Thank you for a textbook example for denial by retreating into definitions yoga

It’s not only textbook ‘confidently wrong’ (which is easy when you have strong opinions in a rapidly moving field) it also is a great counterpoint to ‘but LLMs hallucinate” because humans do that all the time too as seen here.

Spoiler:

- GPT4 can be given arbitrarily large long term memory via tools/plugins, vector stores, etc. It matters not whether that’s a feature of the model or an external tool made available to it, the result is the same.

- It’s completely unbounded by what it was trained on because it can be given tools to access any data, from google to specialized databases. It matters not if it has that feature in the model or it was made available to it as an external tool

- It can absolutely prioritize and plan, you literally just have to ask it and loop on itself. You missed LangChain and ChatGPT plug-ins to only name a few prioritization frameworks.

- There is absolutely no evidence that it cannot be creative and plenty evidence to the contrary. To deny this one has to create a definition of creativity that excludes AI. With access to an almost infinite supply of cultural information, it can expose you to novel ideas reframed given the right set of tools and temperature.

Sure we can pretend there is a universally accepted definition for AGI and even pretend it’s the one you have chosen - but it’s like arguing with a Taifoon on whether it’s a Hurricane. In terms of outcomes - all the same.


>> It can absolutely prioritize and plan, you literally just have to ask it and loop on itself.

GPT-4 can't perform simple classical planning tasks so it's doubtful that it can "plan" in a looser way, as I think you mean it:

https://twitter.com/rao2z/status/1643463201462579200



Please describe what you mean by "an online processing model of any kind"

... not that I don't disagree with the rest of what you think you've said here, but I think that this part of your claim is egregiously paucious.


Meaning it's not going to be trained as it's being used. It can respond to context but it's not going to be continuously improving itself.


Let's estimate that it's current input limit is 20 or so paragraphs, and that it's capable of zero-shot learning as observed by many of the experimenters on the system.

For every 20 paragraph thesis about the world around us, how often do you think someone meaningfully innovates and changes meaningfully our understanding of the world around us, and it's fundamentals?

Consider, like, classical logic.

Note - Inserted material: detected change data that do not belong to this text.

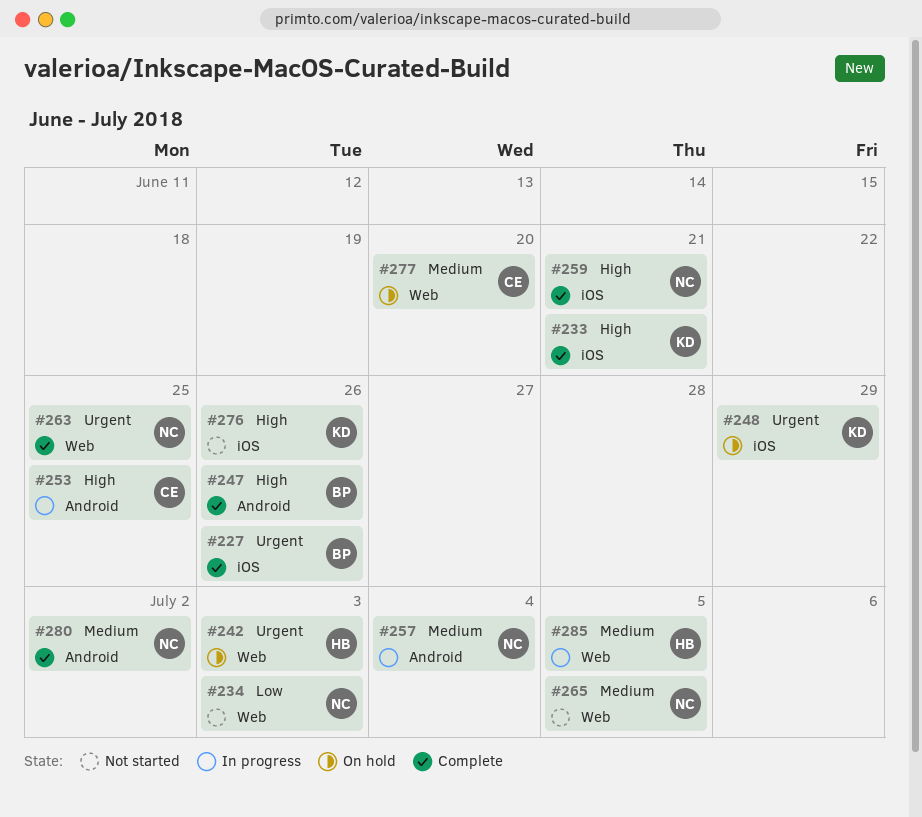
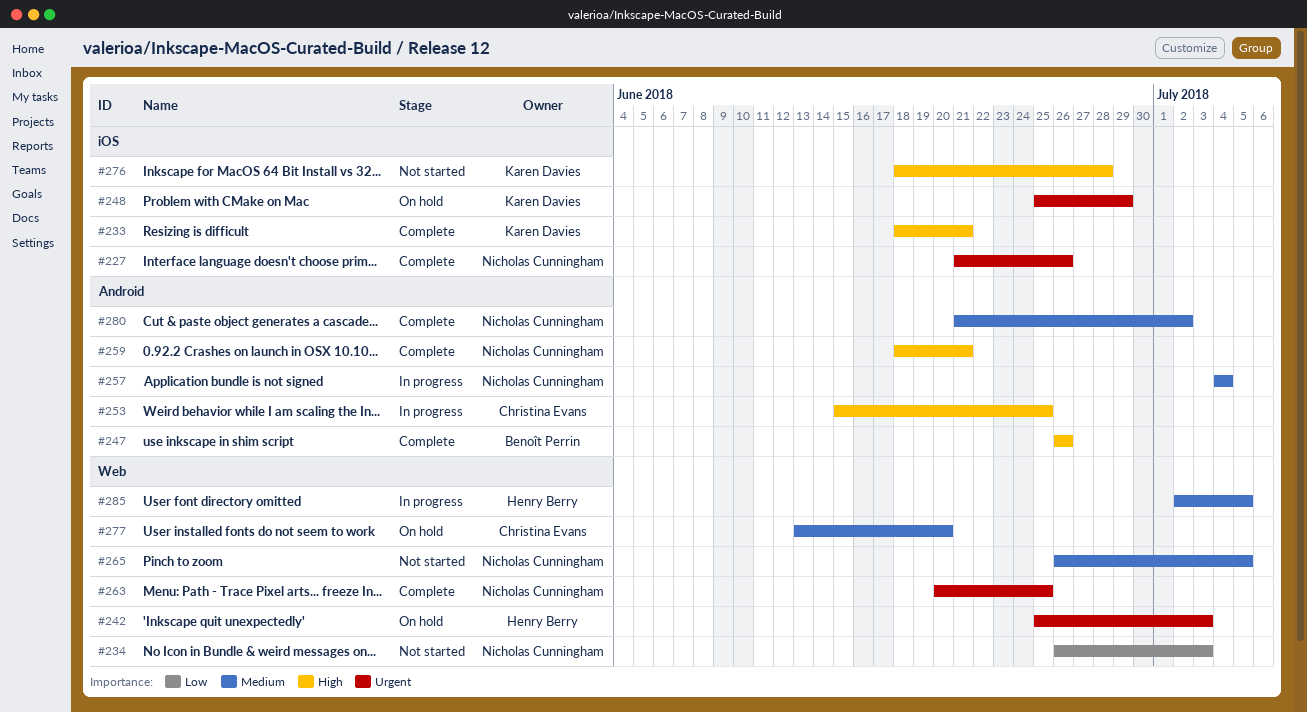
#227, owner: Benoît Perrin -> Nicholas Cunningham
#259, label: iOS -> Android
#276, due: Jun 26 -> Jun 28

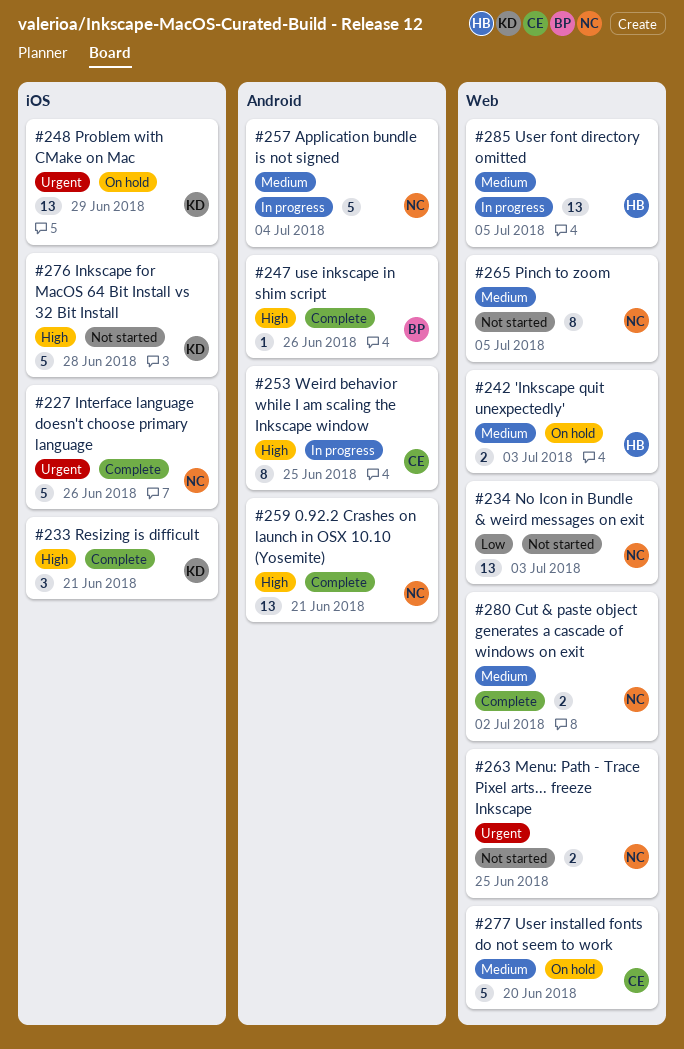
#242, priority: Urgent -> Medium
#263, status: Complete -> Not started
#280, label: Android -> Web

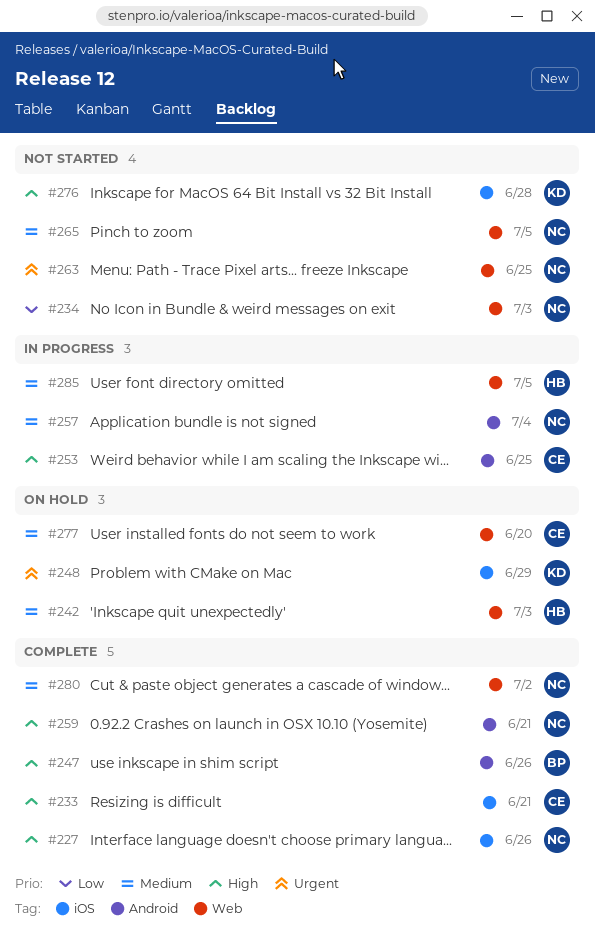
#227, priority: Urgent -> High
#233, owner: KD -> CE

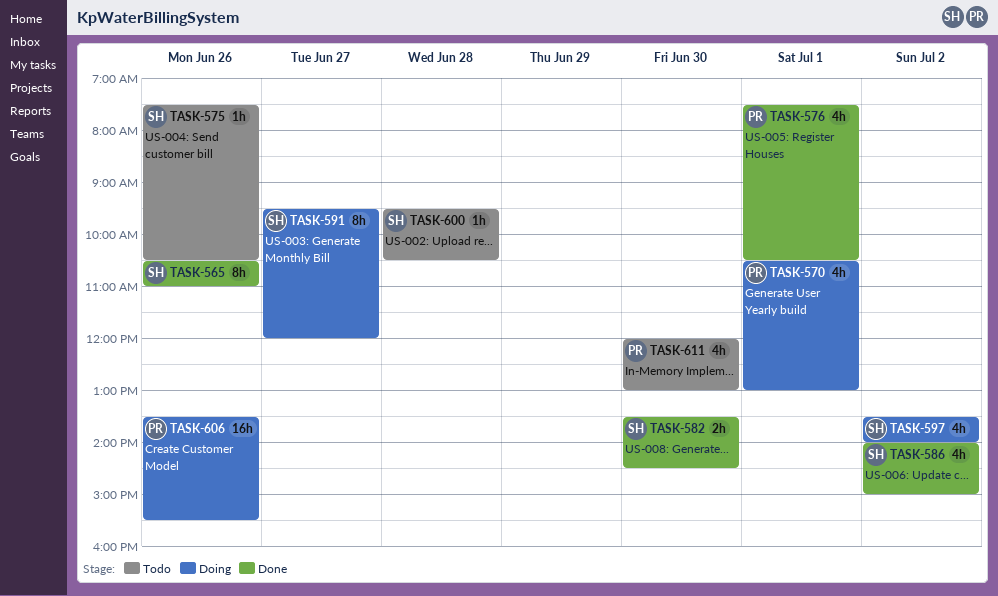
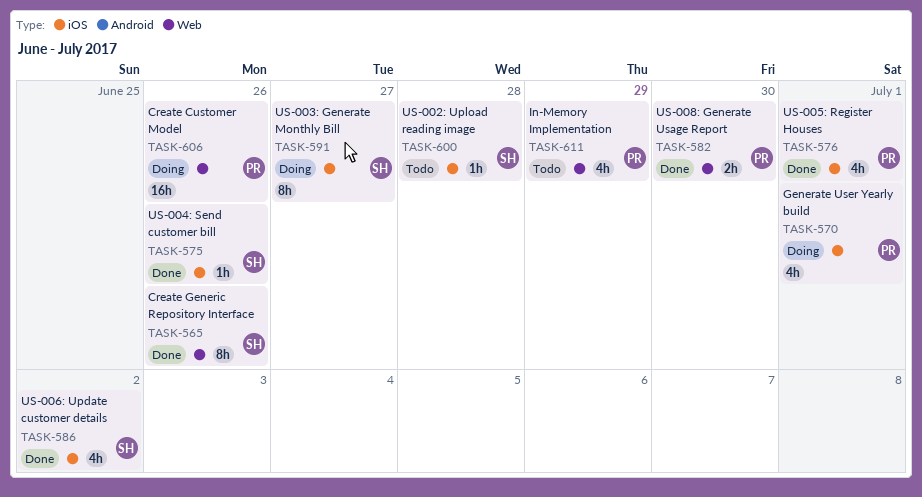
TASK-575, status: Todo -> Done
TASK-582, owner: SH -> PR
TASK-597: present -> none
TASK-611, day: Jun 30 -> Jun 29

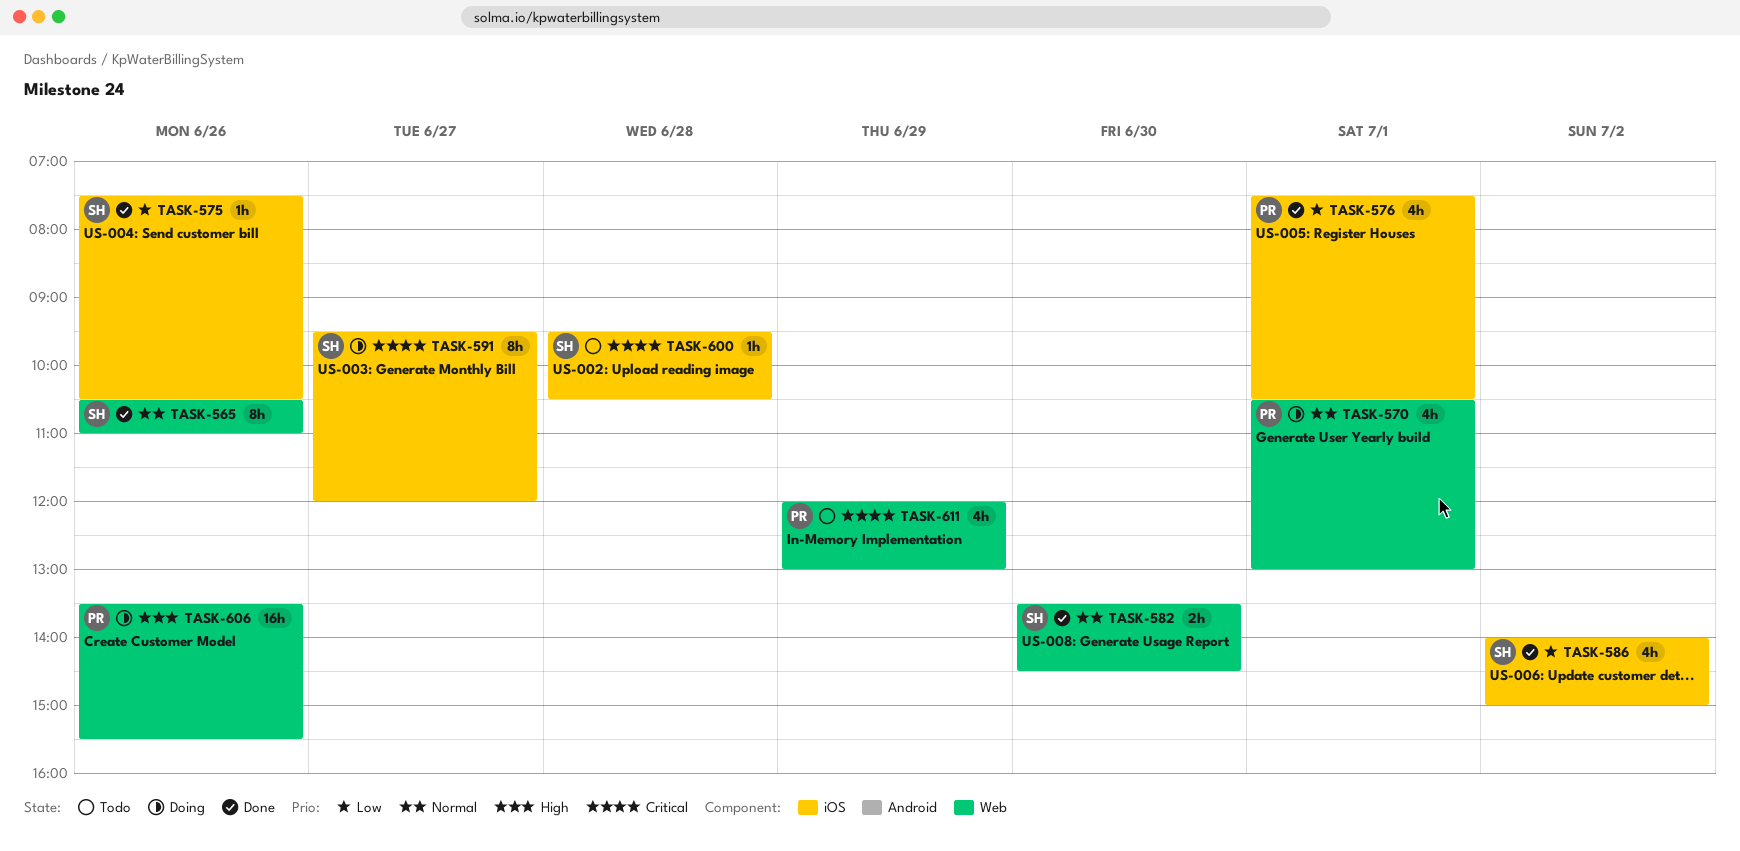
TASK-570, label: iOS -> Web
TASK-582, owner: PR -> SH

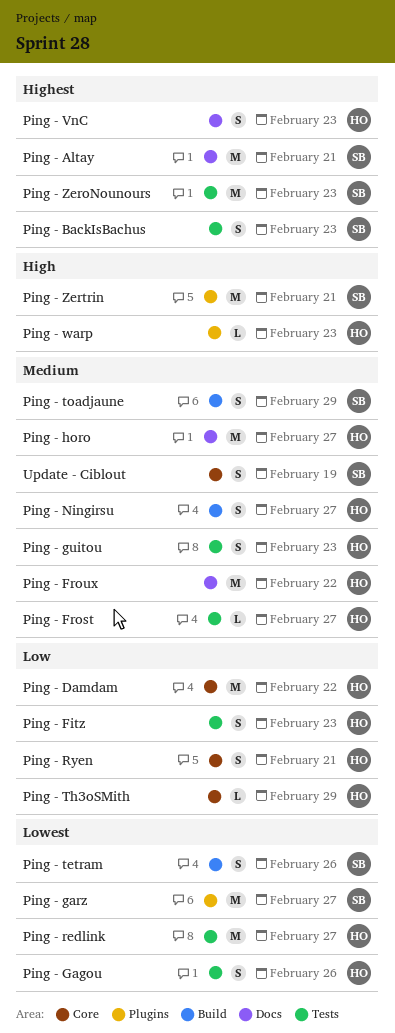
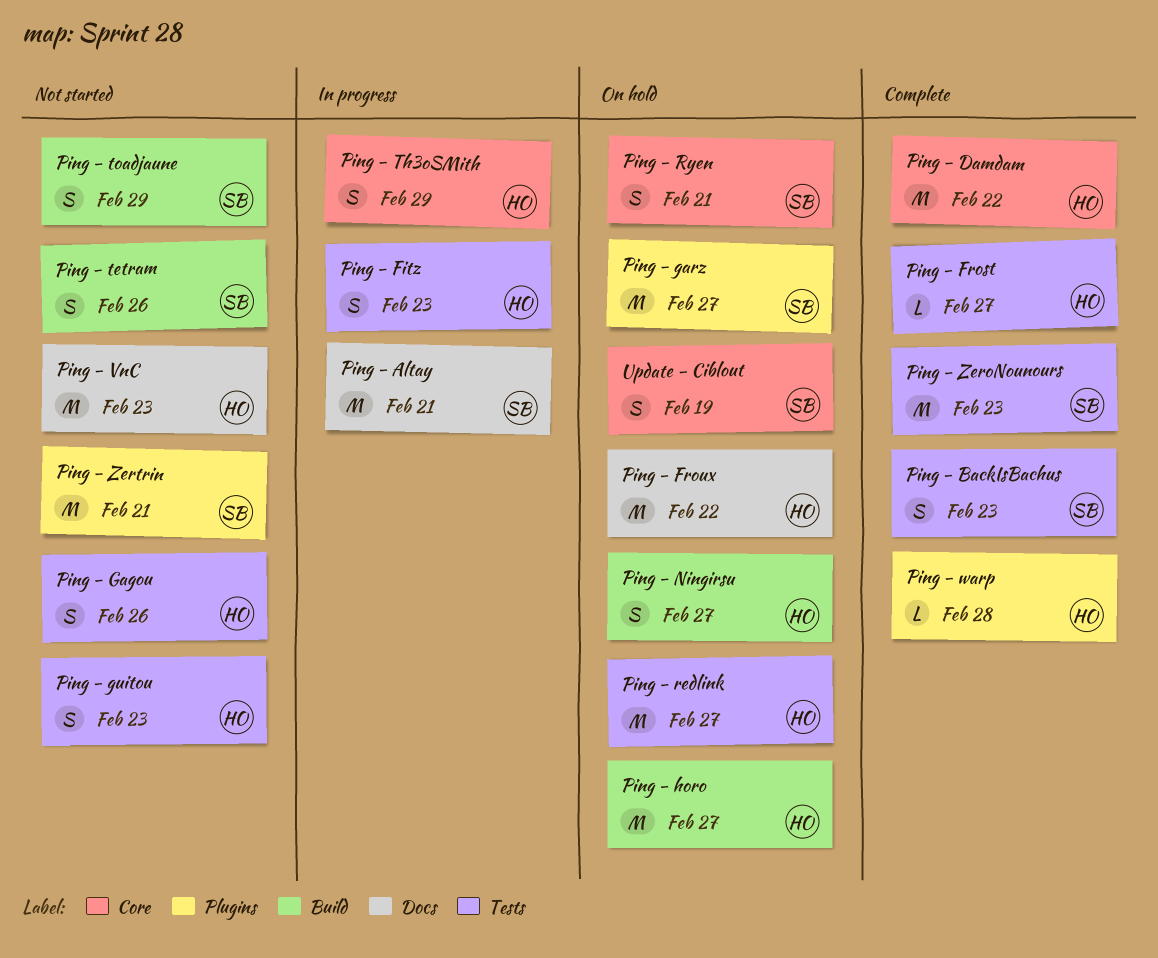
Ping - horo, label: Docs -> Build
Ping - Ryen, owner: HO -> SB
Ping - Th3oSMith, estimate: L -> S
Ping - VnC, estimate: S -> M
Ping - warp, due: Feb 23 -> Feb 28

It's pretty much done. You have the universal gate sets, and any novel functions are just going to be an mxn-mux. Most other such general concepts are essentially figured out and have had their applications recorded, explained, demonstrated.

Sure, biographical information and history changes on a whim, but no one is requesting artificial clairvoyant intelligence.

I suppose you could have the model pontificate and assess the truth of its own argumentation (ask it to generate outer-product concepts, ask it to reassess assumptions in current models) but it will quickly learn its own language that will be mutually unintelligible with the corpus of current human knowledge it has been trained on.

Why does the underlying model need to change on a whim, in your opinion?... on what whim?


they shared and opened innovations, "Open"AI grabbed, built on top, and keeps closed.


How much ai tech does google keep for itself though. Nerfing search also


It is not clear if they have any other secret ai tech inside besides everything they published: tensorflow, t5.